Weather-defying, I had my first Pimms with ice cubes this year, imagining warmth, sun, swinging in my hammock under apple blossoms, listening to birds, walking barefoot and having friends round to watch the sun go down and the moon come up. The Brits are fed up with the rain. More than darkening the sun, clouds also obstruct the brighter aspects of the mind. Signals from the noosphere get muffled, or so it seems. There remains solitude, a tranquil space where questions arise, and thoughts have space to dream and play without being overstimulated. Allow your children periods of solitude and they will come to value it later in life.

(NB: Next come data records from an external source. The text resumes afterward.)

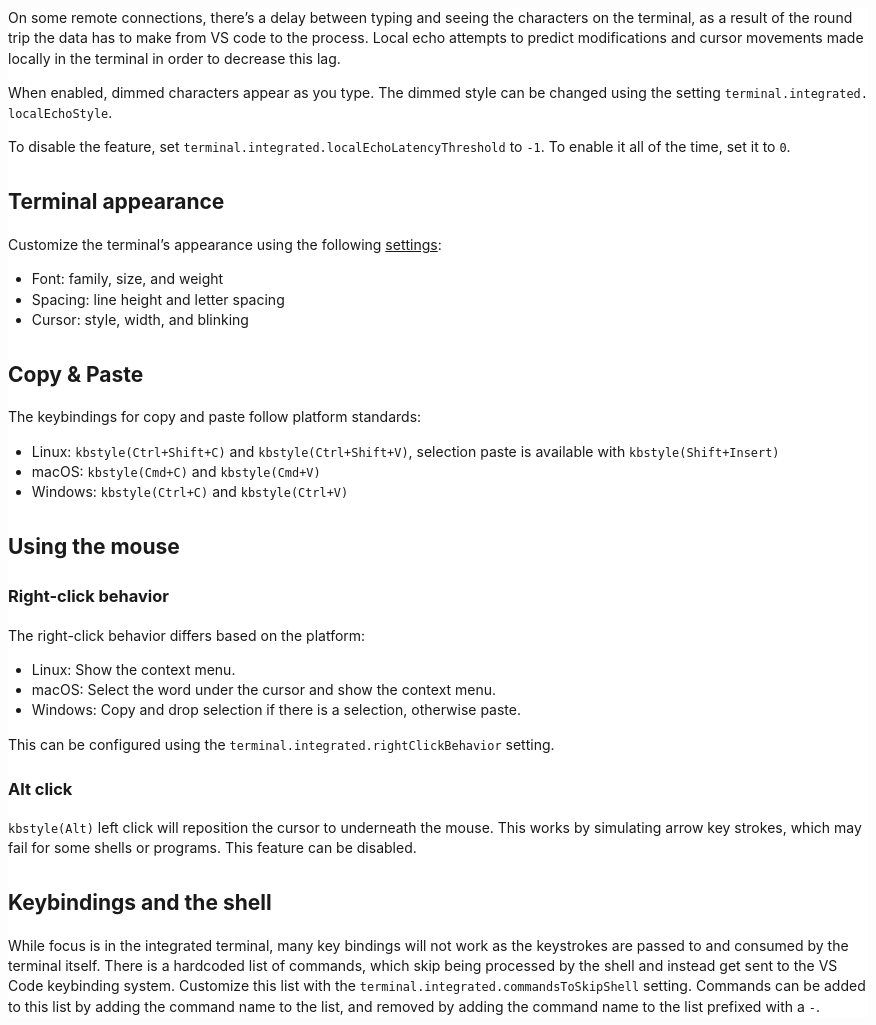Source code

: On some remote connections, there’s a delay between typing and seeing the characters on the terminal, as a result of the round trip the data has to make from VS code to the process. Local echo attempts to predict modifications and cursor movements made locally in the terminal in order to decrease this lag.

When enabled, dimmed characters appear as you type. The dimmed style can be changed using the setting `terminal.integrated.localEchoStyle`.

To disable the feature, set `terminal.integrated.localEchoLatencyThreshold` to `-1`. To enable it all of the time, set it to `0`.

Terminal appearance
-------------------

Customize the terminal’s appearance using the following [settings](https://code.visualstudio.com/docs/getstarted/settings):

-   Font: family, size, and weight
-   Spacing: line height and letter spacing
-   Cursor: style, width, and blinking

Copy & Paste
------------

The keybindings for copy and paste follow platform standards:

-   Linux: `kbstyle(Ctrl+Shift+C)` and `kbstyle(Ctrl+Shift+V)`, selection paste is available with `kbstyle(Shift+Insert)`
-   macOS: `kbstyle(Cmd+C)` and `kbstyle(Cmd+V)`
-   Windows: `kbstyle(Ctrl+C)` and `kbstyle(Ctrl+V)`

Using the mouse
---------------

### Right-click behavior

The right-click behavior differs based on the platform:

-   Linux: Show the context menu.
-   macOS: Select the word under the cursor and show the context menu.
-   Windows: Copy and drop selection if there is a selection, otherwise paste.

This can be configured using the `terminal.integrated.rightClickBehavior` setting.

### Alt click

`kbstyle(Alt)` left click will reposition the cursor to underneath the mouse. This works by simulating arrow key strokes, which may fail for some shells or programs. This feature can be disabled.

Keybindings and the shell
-------------------------

While focus is in the integrated terminal, many key bindings will not work as the keystrokes are passed to and consumed by the terminal itself. There is a hardcoded list of commands, which skip being processed by the shell and instead get sent to the VS Code keybinding system. Customize this list with the `terminal.integrated.commandsToSkipShell` setting. Commands can be added to this list by adding the command name to the list, and removed by adding the command name to the list prefixed with a `-`.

I mulled over a question these last days, not for the first time. And an answer came, an angel whispered it into my ear while I slept – if all incarnated beings living on this planet were enlightened at the same time, the whole developmental cycle of the psyche would collapse, and consciousness would expand into a new matrix all over again. I’m making no claim to truth, angels can’t always be trusted. But the message seems to be - all is well-tuned as it is.

This is what solitude does to me – I get answers that beg more questions, like, what about multiverses? My body lives in this house in England that is at times difficult to maintain, but my mind also has another house, an interior house, free from mundane pressures, a house that exists in a dimension invisible to the physical eye … built from bricks of meaning rather than clay.